Google provides to the Blobstore API for handling larger files in GAE (up to 2GB). The overview documentation provides complete sample code. Your web form will upload the file to blobstore. The blobstore API then rewrites the POST back to your servlet where you can do your transformation and save the transformed data back in to the blobstore (as a new blob).

Original Answer (Didn't Consider Blobstore as an option.)

For downloading, I think GAE only workaround would be to break the file up in to multiple parts on the server, and then reassemble after downloading. That's probably not doable using a straight browser implementation though.

(As an alternative design, perhaps you could send the transformed file from GAE to an external download location (such as S3) where it could be downloaded by the browser without the GAE limit restrictions. I don't believe GAE initiated connections have same request/response size limitations, but I'm not positive. Regardless, you would still be restricted by the 30 second maximum request time.
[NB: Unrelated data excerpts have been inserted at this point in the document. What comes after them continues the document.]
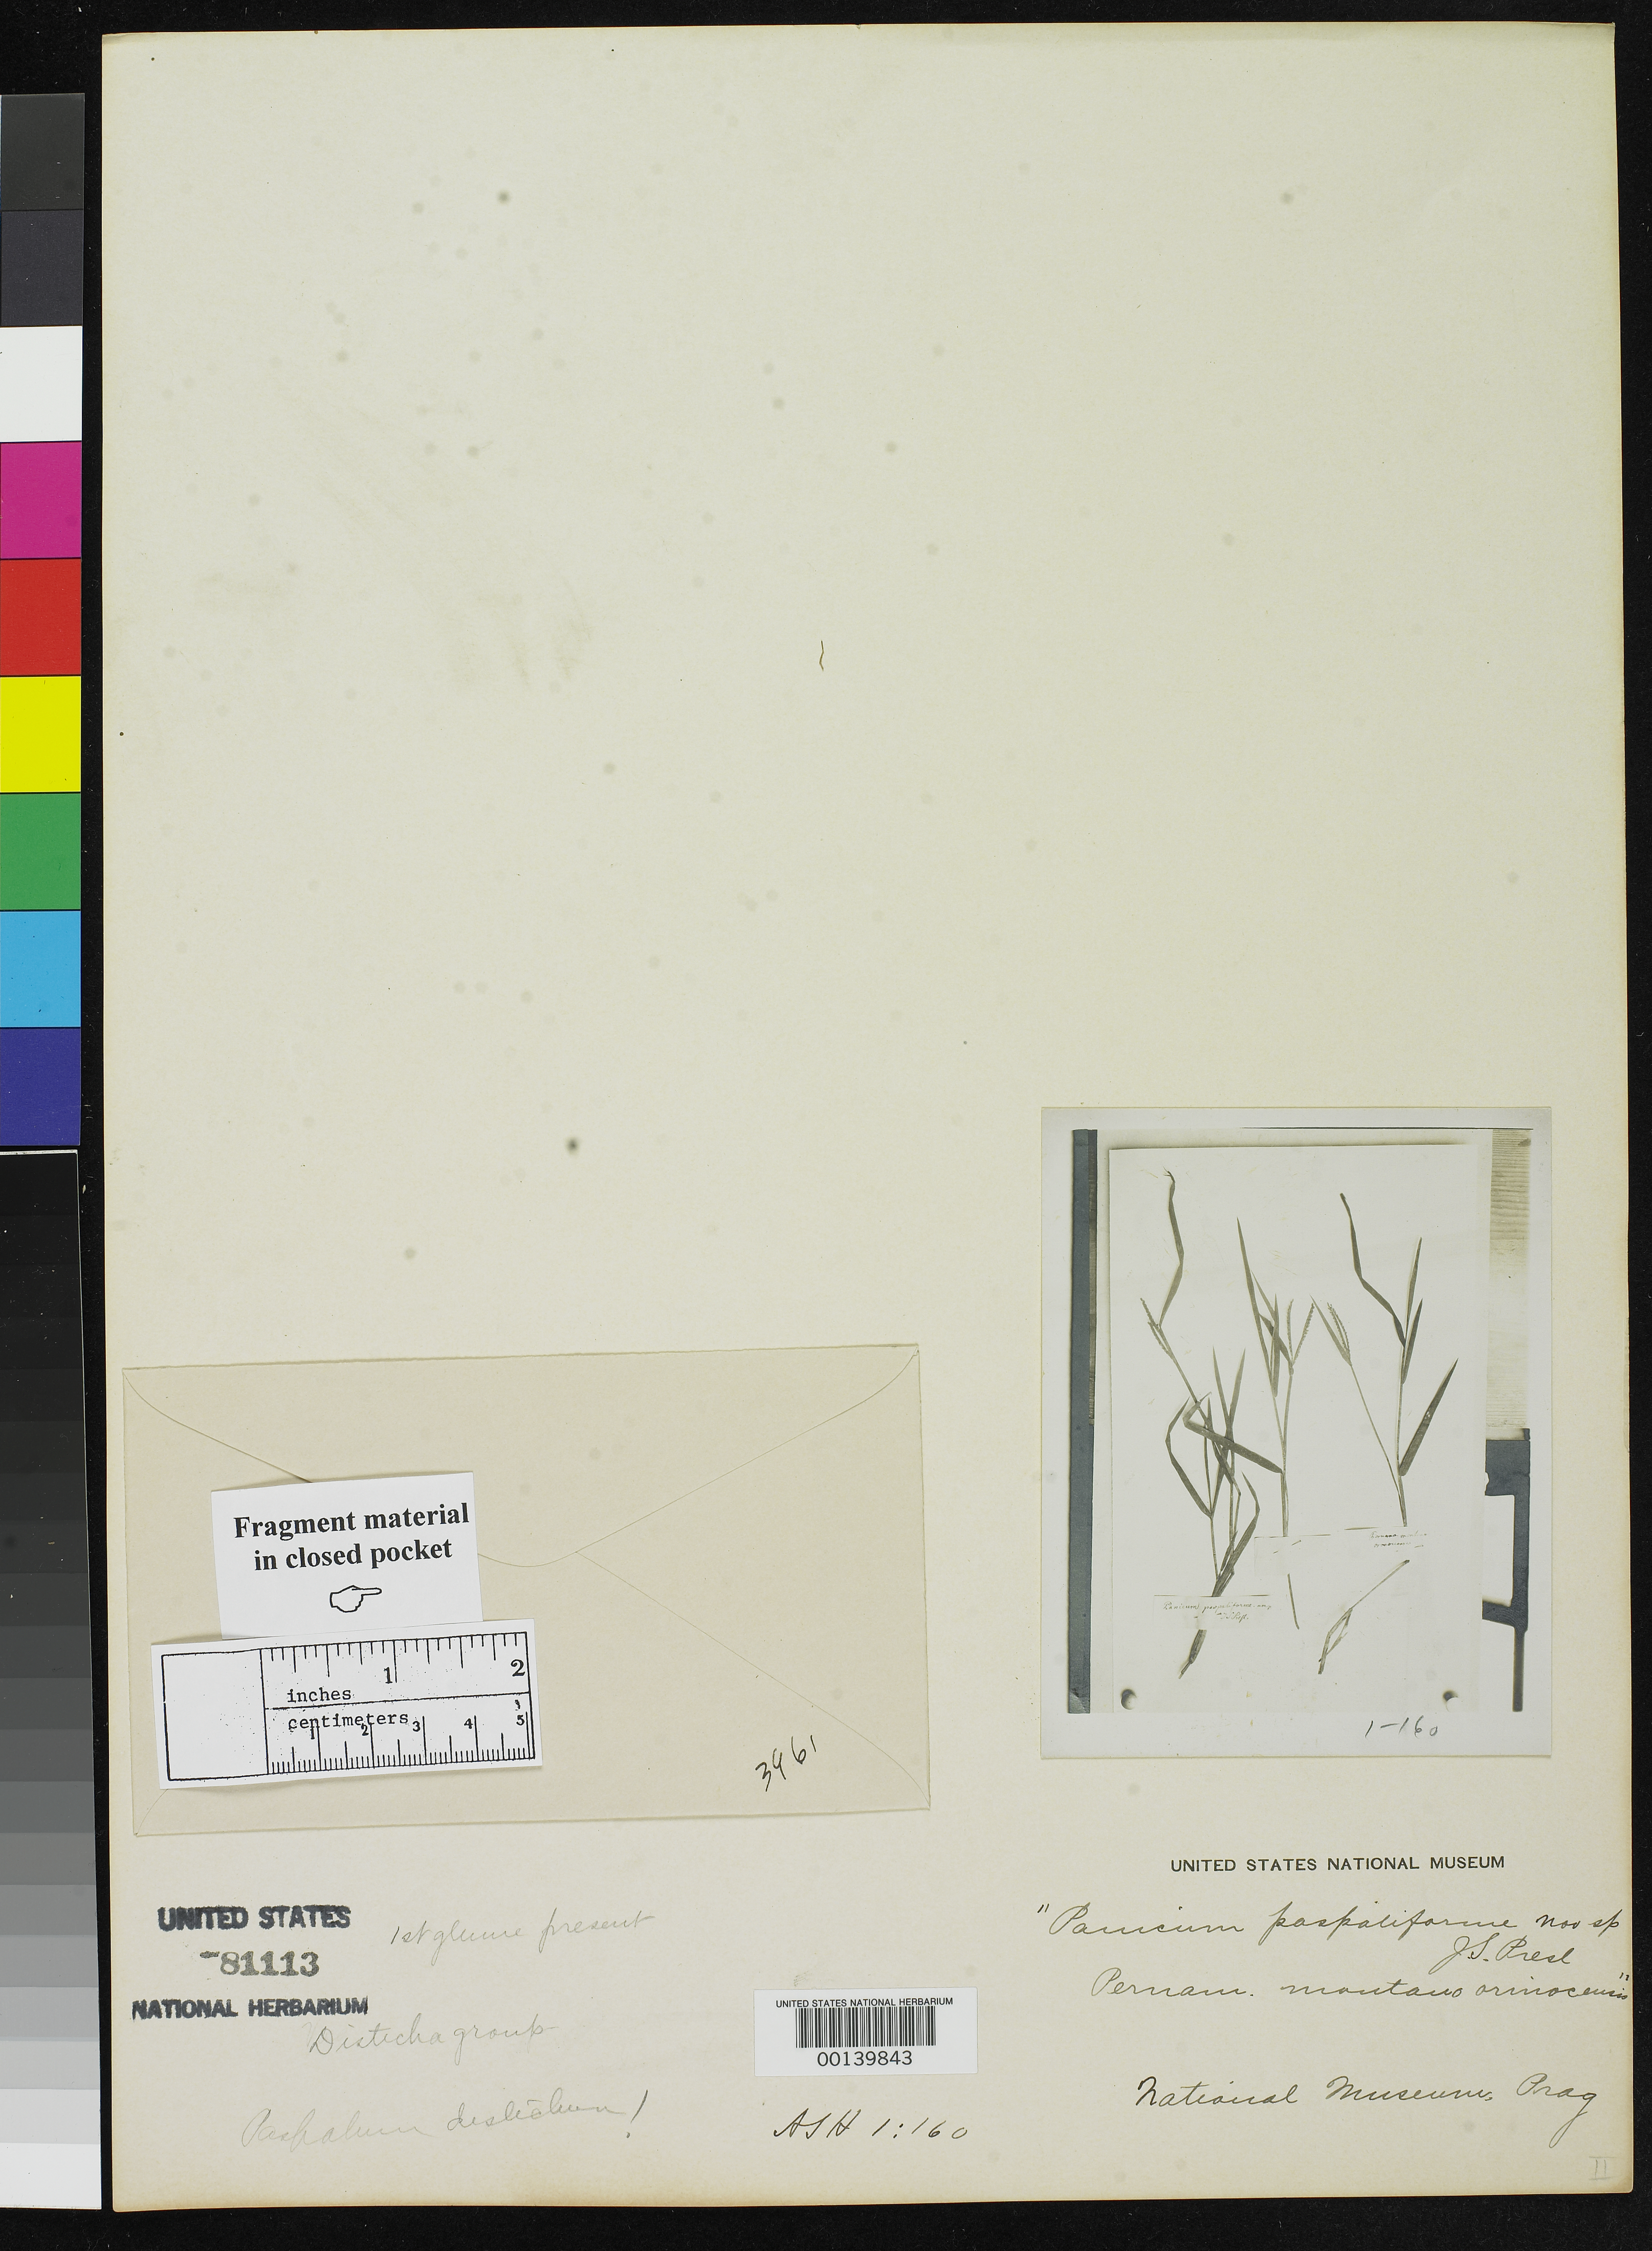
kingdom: Plantae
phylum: Tracheophyta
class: Liliopsida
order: Poales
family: Poaceae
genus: Panicum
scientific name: Panicum paspaliforme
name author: J. Presl in C. Presl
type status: Type Fragment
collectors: T. P. X. Haenke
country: Peru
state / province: Huánuco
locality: mountains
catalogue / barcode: US 81113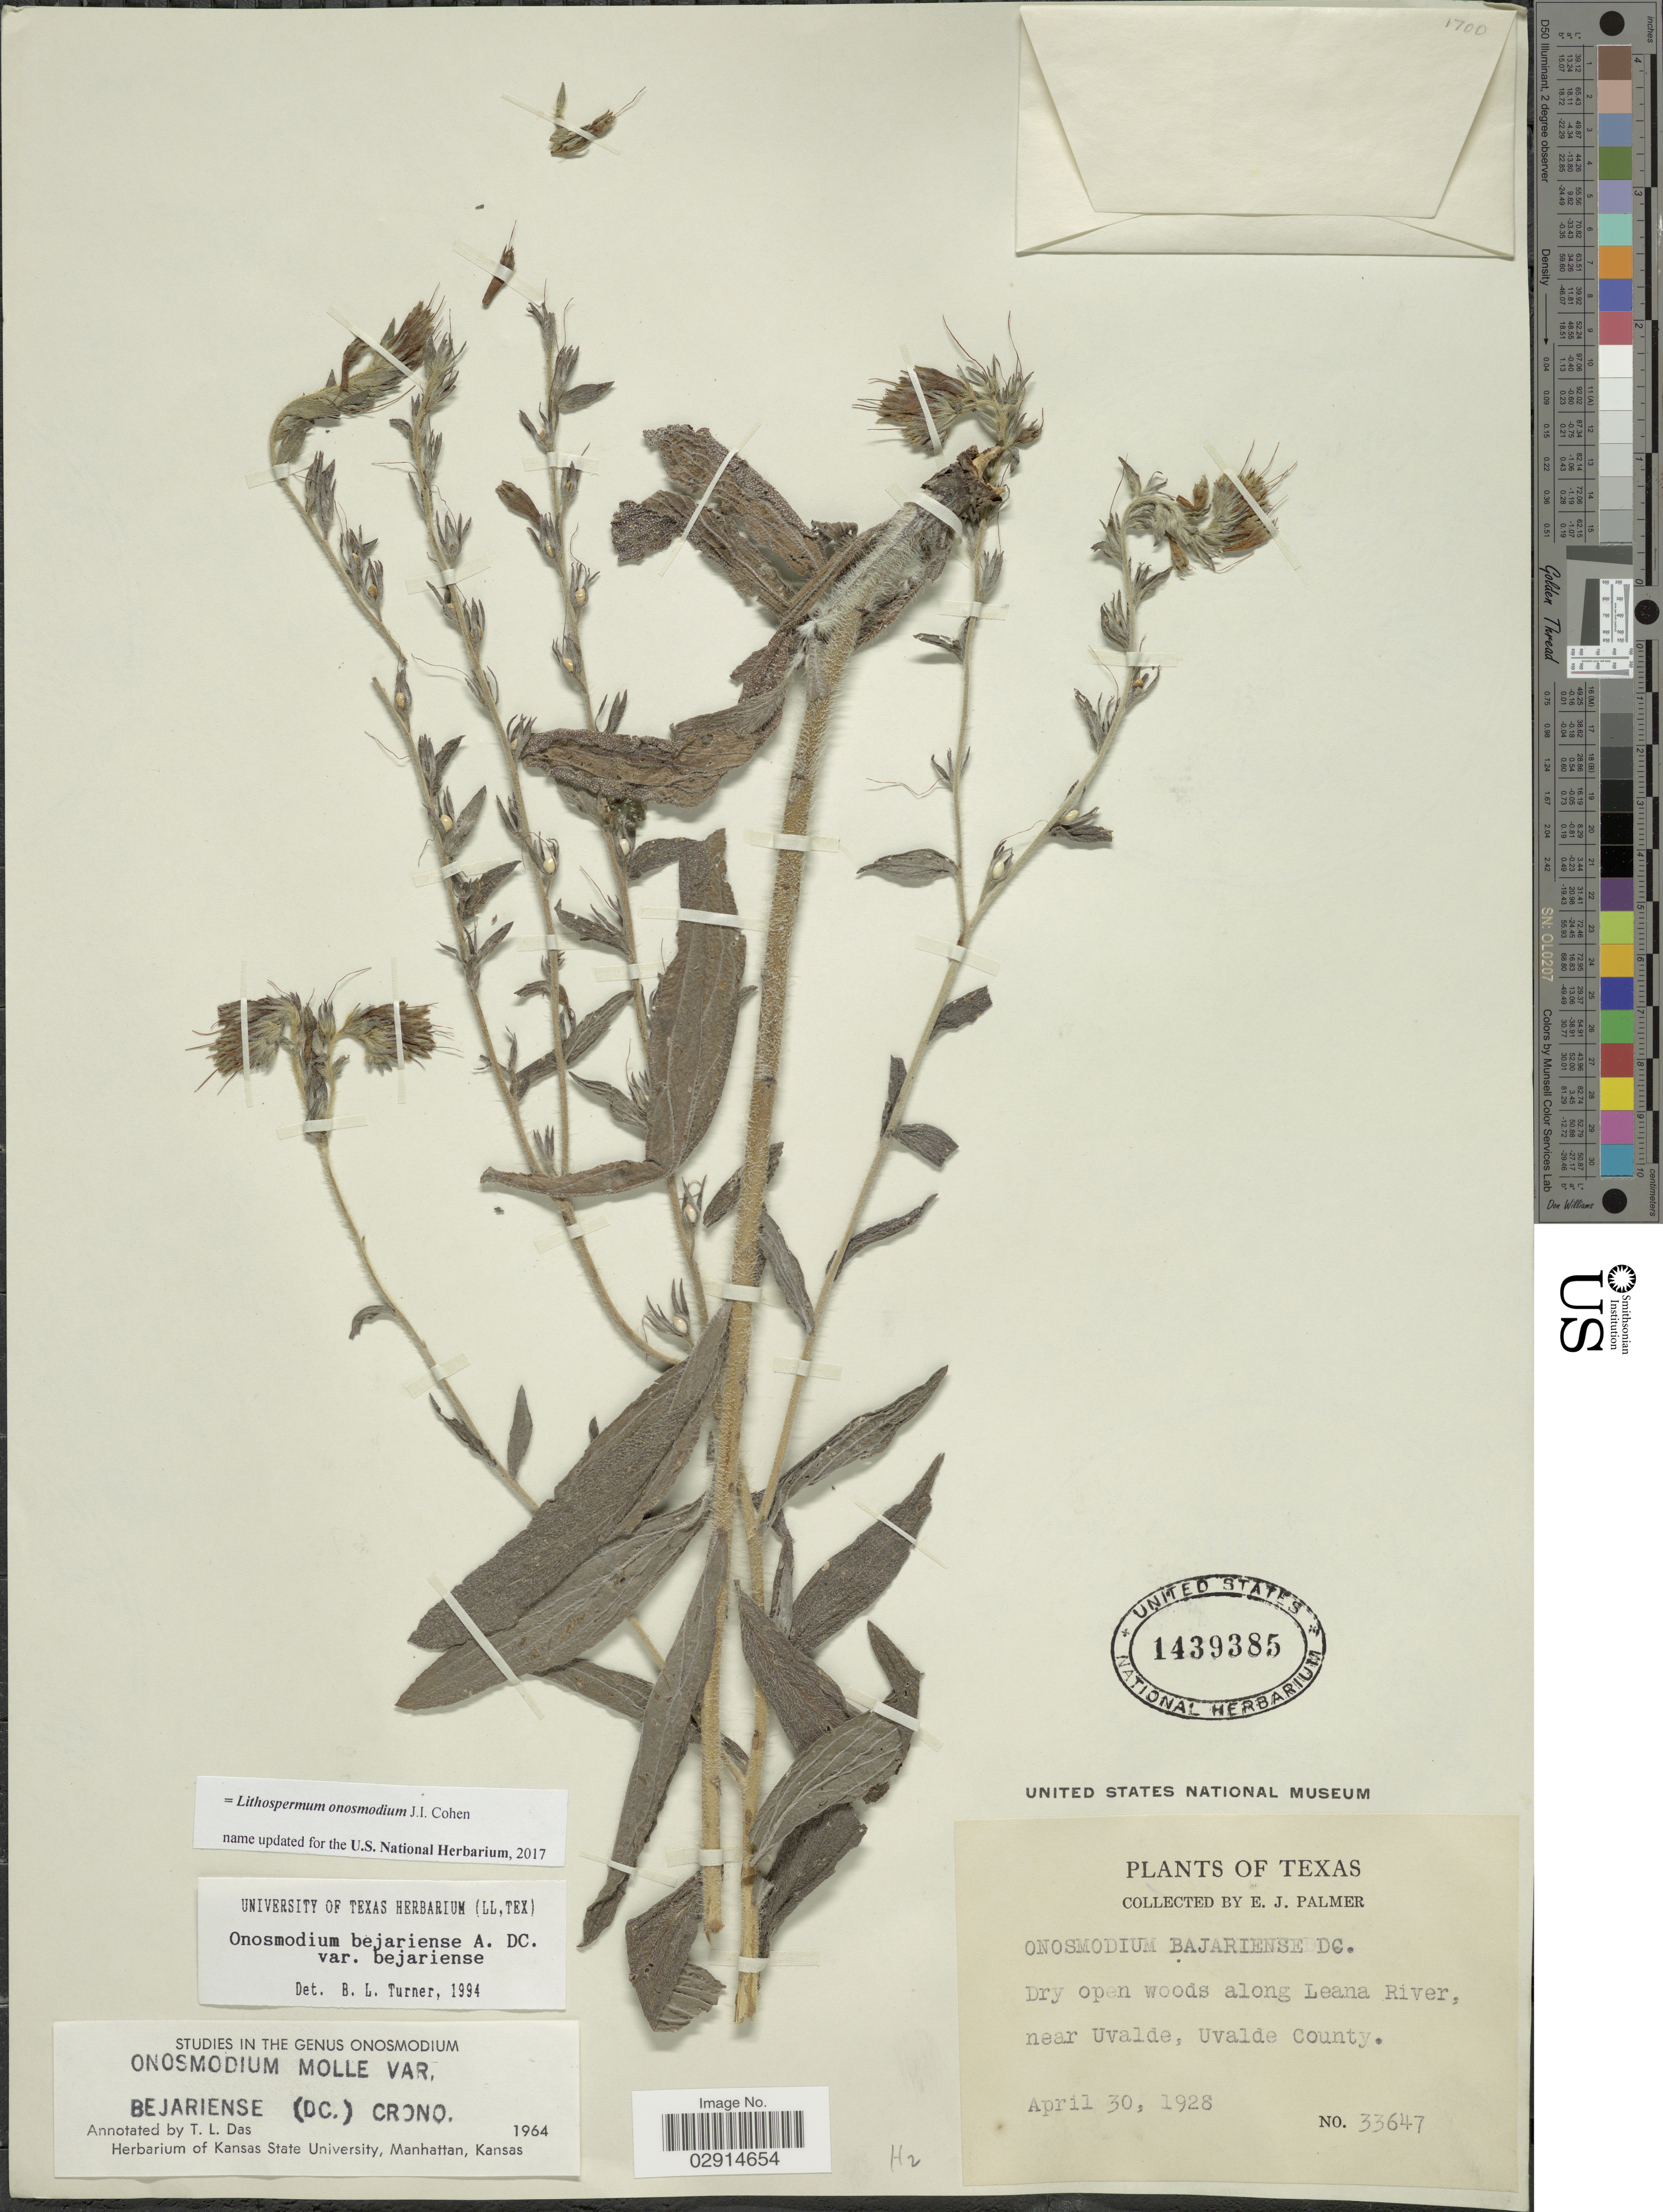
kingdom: Plantae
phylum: Tracheophyta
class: Magnoliopsida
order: Boraginales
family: Boraginaceae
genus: Lithospermum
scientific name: Lithospermum onosmodium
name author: Cohen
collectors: E. J. Palmer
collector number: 33647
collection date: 1928-04-30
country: United States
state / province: Texas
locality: Dry open woods along Leana River, near Uvalde, Uvalde County.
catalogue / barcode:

To get around that, you'd have to look in to GAE Backend instances and come up with some sort of asynchronous download strategy.)

For uploading larger files, I've read about the possibility of using HTML5 File APIs to slice the file in to multiple chunks for uploading, and then reconstructing on the server. Example: http://www.html5rocks.com/en/tutorials/file/dndfiles/#toc-slicing-files . However, I don't how practical a solution that really is due to changing specifications and browser capabilities.

Solution 2:

You can use the blobstore to upload files as large as 2 gigabytes.